Tekst —
Hij zal zeggen: Ik ken u niet. Je had Mij niet nodig. Het bracht jullie niet tot Mij. Mijn genade nodig hebben. Jullie mij nodig hebben. Jullie gaven je hart niet aan mij. Jullie hadden Mij niet lief boven alles. Ga weg werkers der ongerechtigheid. Let erop wie hier aan het woord is, de Heere Jezus, de Zaligmaker. Hij schetst de gruwelijke plaats, de buitenste duisternis. Het beeld geschetst dat ze Abraham en Izak en Jakob zullen zien aanzitten. Maar zij buiten.

Er zullen verbondskinderen eindigen in de hel. Dat ze voor eeuwig verloren liggen. De Heere Jezus is er in Zijn onderwijs heel duidelijk over. Het gedoopt zijn maakt je niet zalig. Om behouden te worden moet het komen tot een antwoord. Verzoening met God. Gericht zijn op Hem. Wij staan buiten ook als we gedoopt zijn. Alleen als we van Hem een nieuw leven ontvangen, dan zijn we zalig. Zo niet, dan ben je verloren.

2. De oproep aan verbondskinderen om door de deur naar binnen te gaan

Ja, zegt u is dat alles wat Jezus te zeggen heeft. Je moet door de deur naar binnen gaan. Is dat het enige wat Hij te zeggen heeft? Hij geeft deze waarschuwing met een opdracht. Strijd om in te gaan. Hij verkondigt een Deur. Waardoor wij naar binnen kunnen gaan. Als je ziet dat je buiten staat is dat al een wonder. Het is niet hopeloos want er is een Deur. Welke Deur is dat?

De Deur is de Heere Jezus zelf. Johannes 10 vers 9. Hij de Heere Jezus die op weg is naar Jeruzalem om daar op het kruis op Golgotha te sterven voor de zonden van de Zijnen. Hij is de Deur waardoor we tot God kunnen gaan. Strijd dan om in te gaan. Ga door Mij tot God. Als de Heere Jezus dat zegt, dan zegt Hij er iets bij. Dat gaat niet vanzelf. Dat kost strijd.

Denk maar aan die deur, die grote poort. Die kleine deur. Als je door zo’n deur naar binnen wilde gaan, dan moest je alle bagage afleggen. Dat paste niet. Om behouden te worden moet je je klein maken. Dat je het niet waard bent bij God te komen. Alle goedheid waarvan je denkt dat het nog wel een beetje meevalt. Nette leven afleggen. Om zo met lege handen alles van Christus verwachtend te komen.

Ruwe gegevens —
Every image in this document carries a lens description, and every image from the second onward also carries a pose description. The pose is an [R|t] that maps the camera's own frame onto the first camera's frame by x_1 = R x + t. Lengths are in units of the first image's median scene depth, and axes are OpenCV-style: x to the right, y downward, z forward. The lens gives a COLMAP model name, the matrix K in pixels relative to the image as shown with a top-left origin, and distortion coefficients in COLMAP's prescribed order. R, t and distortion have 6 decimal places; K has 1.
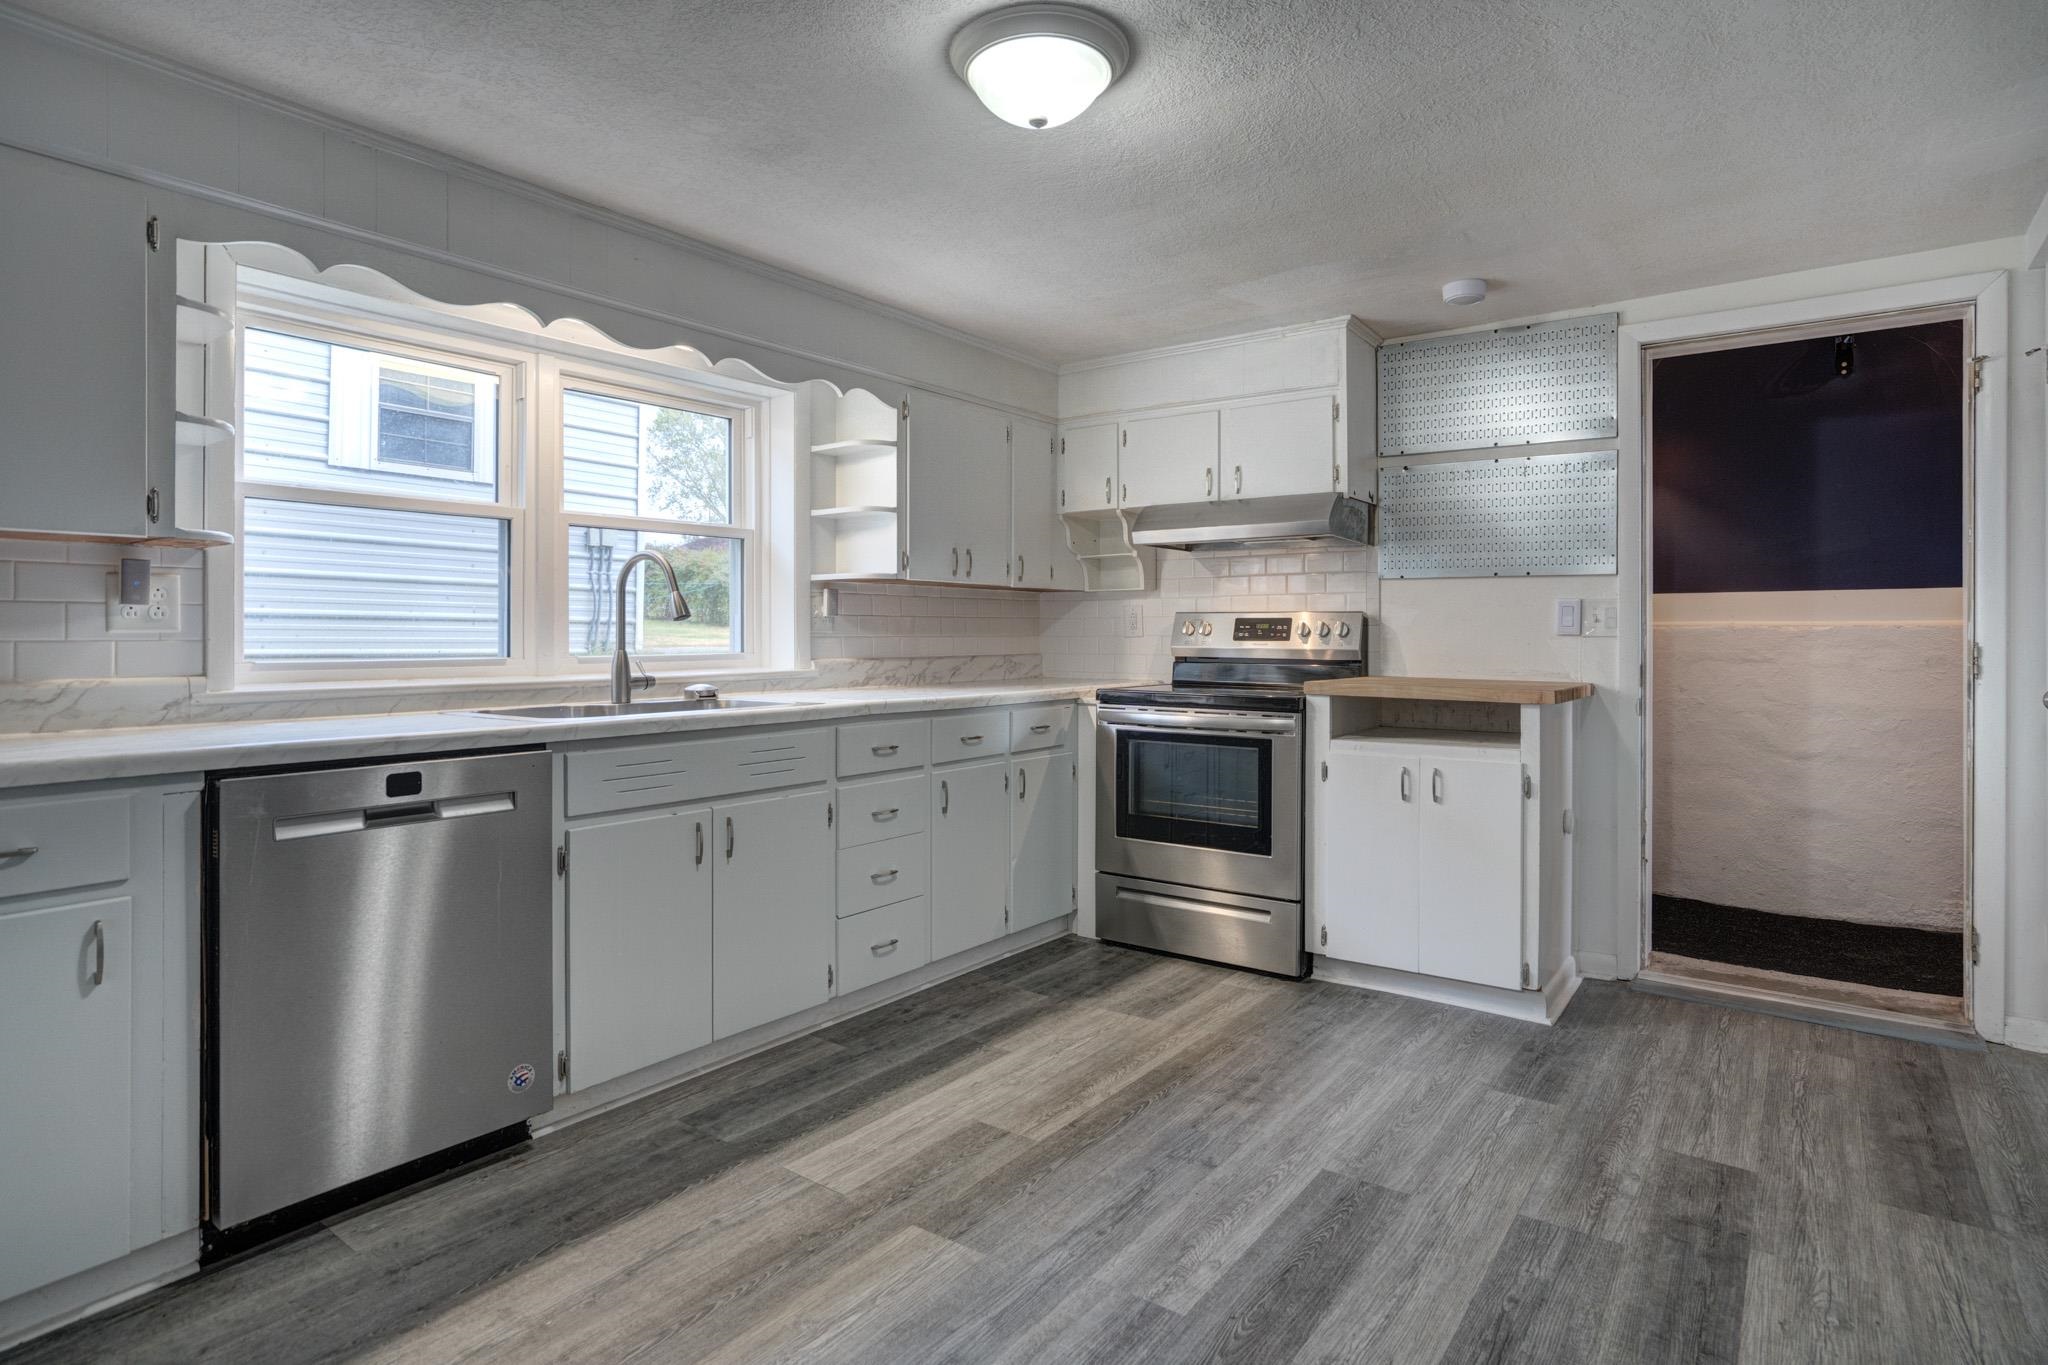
lens RADIAL K [[1090.6, 0, 1027.8], [0, 1090.6, 637.4], [0, 0, 1]] dist [-0.045330, 0.024279]
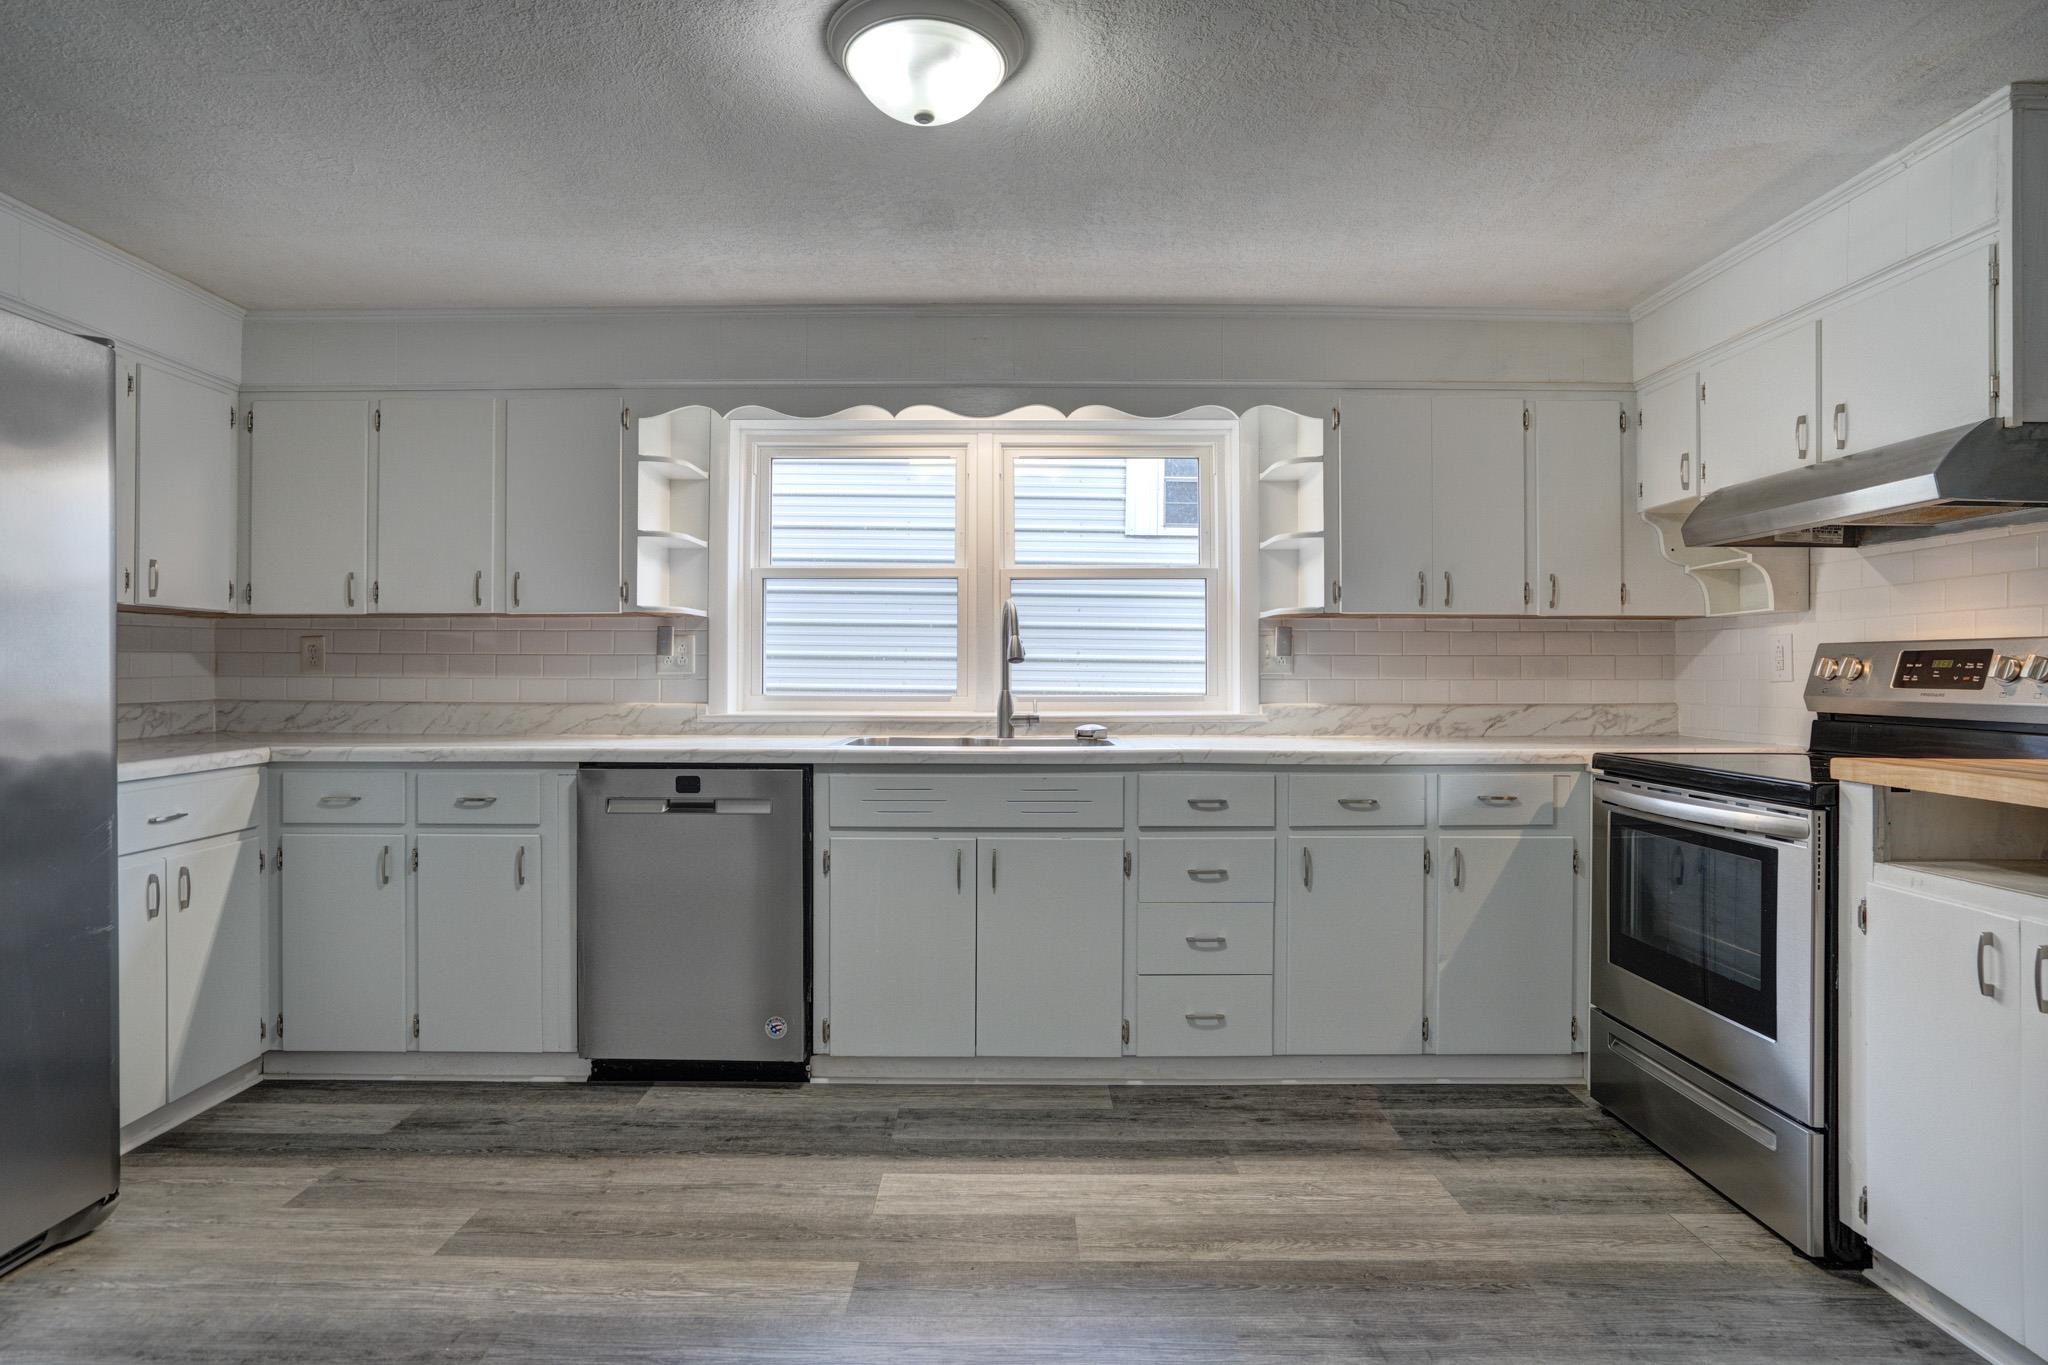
lens RADIAL K [[1090.6, 0, 1018.2], [0, 1090.6, 677.6], [0, 0, 1]] dist [-0.045330, 0.024279]
pose [[0.591884, 0.003299, -0.806016, 0.534805], [-0.004171, 0.999991, 0.001030, -0.002220], [0.806012, 0.002753, 0.591892, 0.352347]]
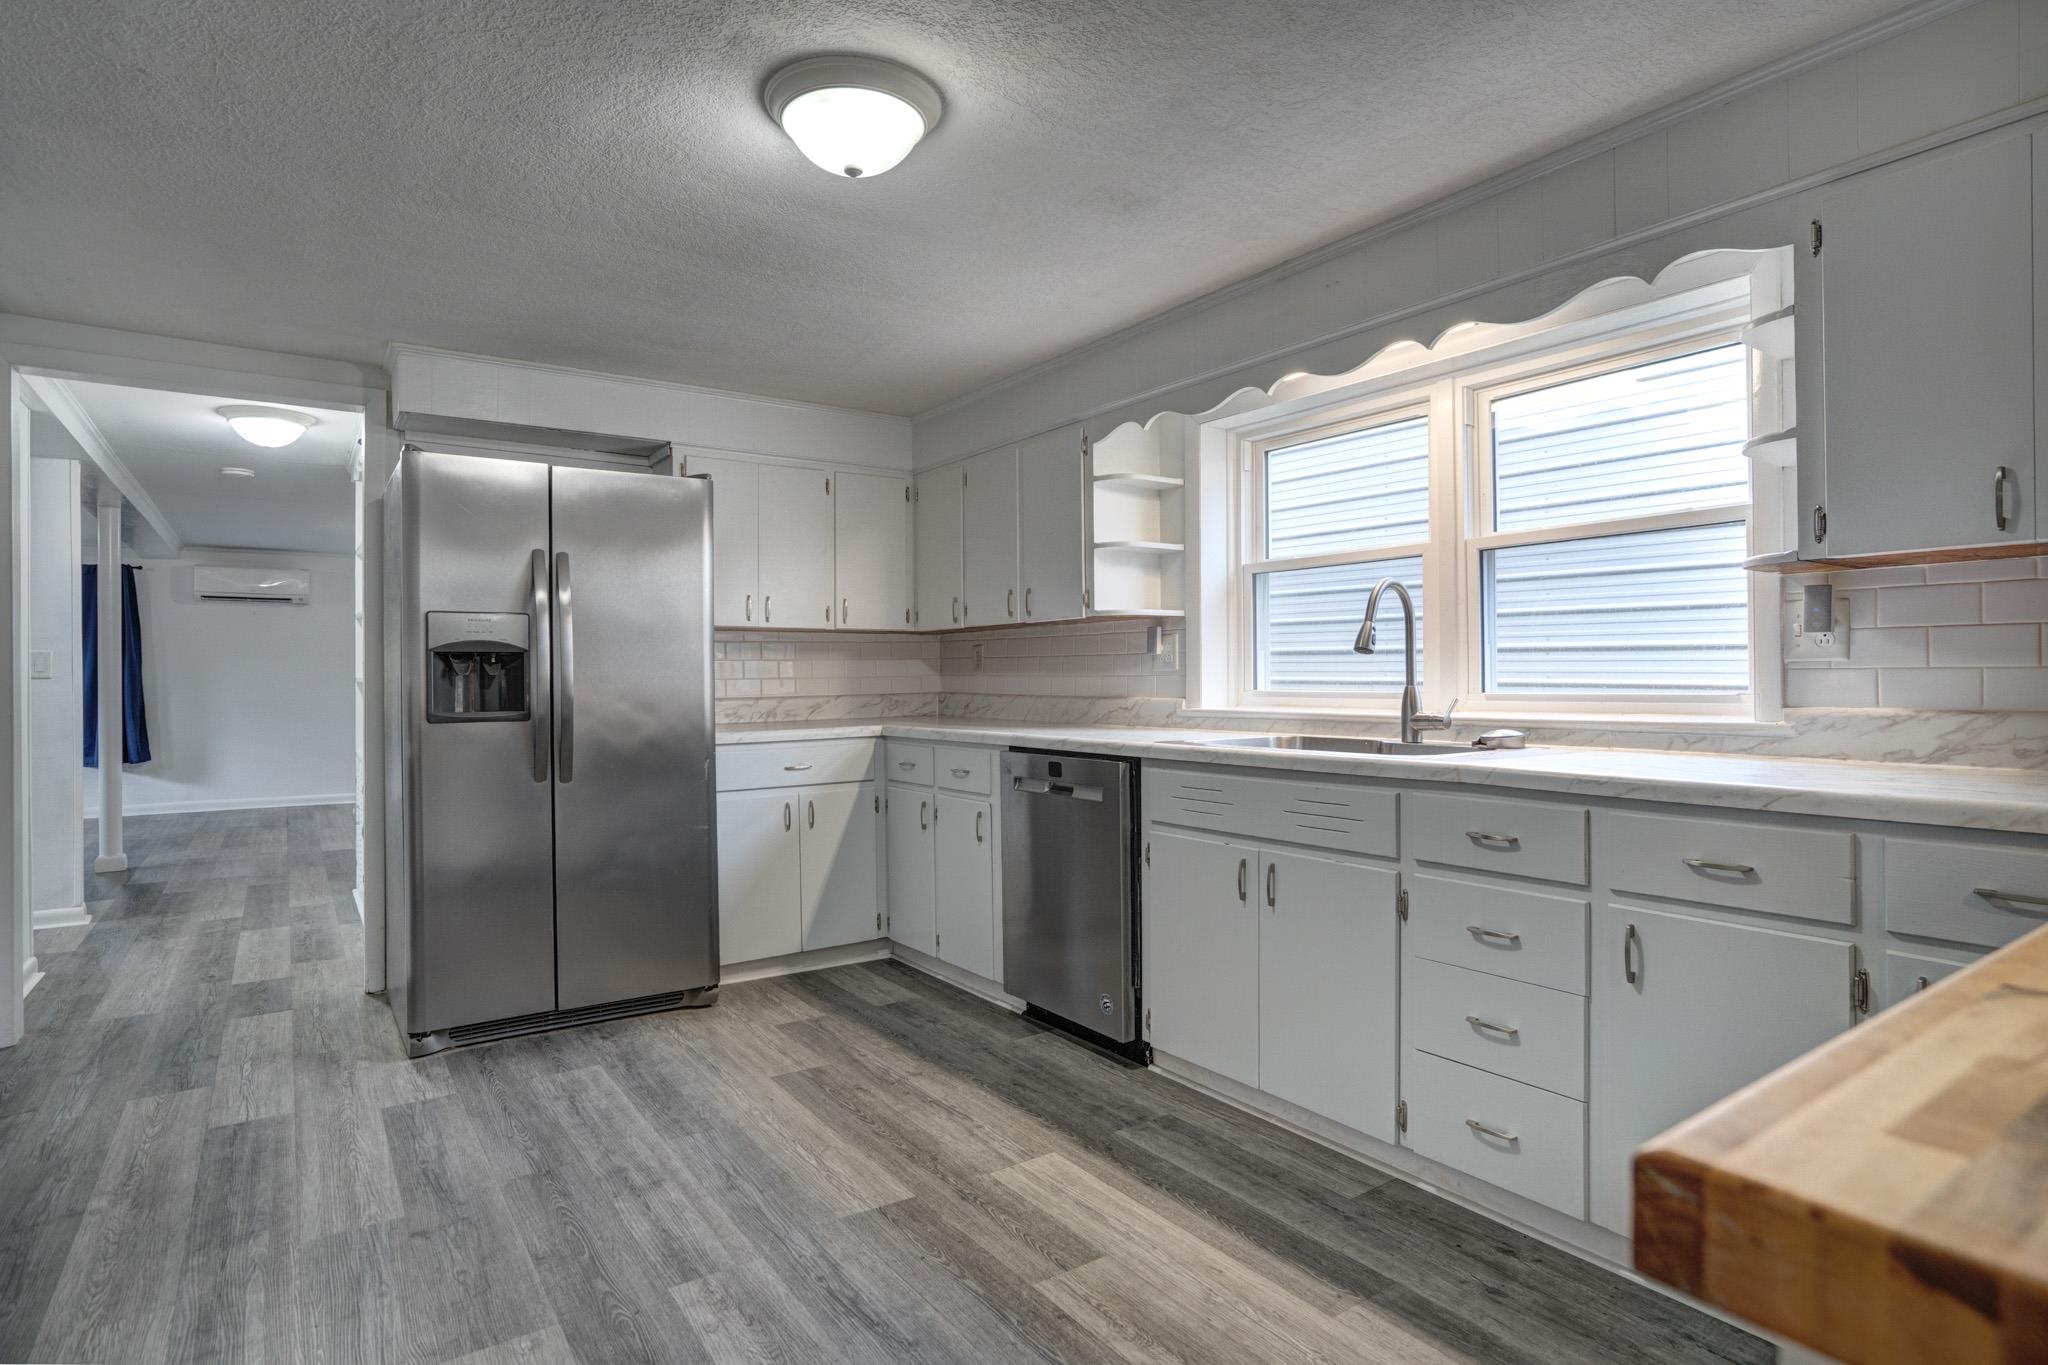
lens RADIAL K [[1090.6, 0, 1007.7], [0, 1090.6, 682.0], [0, 0, 1]] dist [-0.045330, 0.024279]
pose [[-0.338517, 0.007524, -0.940930, 0.620739], [0.005090, 0.999968, 0.006165, 0.001089], [0.940946, -0.002703, -0.338545, 0.995624]]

Uit te voeren —
Kopieer letterlijk uit de tekst over verbondskinderen het gedeelte dat opent met de woorden waarin "Er zullen verbondskinderen" staat en sluit met "Deur is dat?".

Resultaat hieronder —
Er zullen verbondskinderen eindigen in de hel. Dat ze voor eeuwig verloren liggen. De Heere Jezus is er in Zijn onderwijs heel duidelijk over. Het gedoopt zijn maakt je niet zalig. Om behouden te worden moet het komen tot een antwoord. Verzoening met God. Gericht zijn op Hem. Wij staan buiten ook als we gedoopt zijn. Alleen als we van Hem een nieuw leven ontvangen, dan zijn we zalig. Zo niet, dan ben je verloren.

2. De oproep aan verbondskinderen om door de deur naar binnen te gaan

Ja, zegt u is dat alles wat Jezus te zeggen heeft. Je moet door de deur naar binnen gaan. Is dat het enige wat Hij te zeggen heeft? Hij geeft deze waarschuwing met een opdracht. Strijd om in te gaan. Hij verkondigt een Deur. Waardoor wij naar binnen kunnen gaan. Als je ziet dat je buiten staat is dat al een wonder. Het is niet hopeloos want er is een Deur. Welke Deur is dat?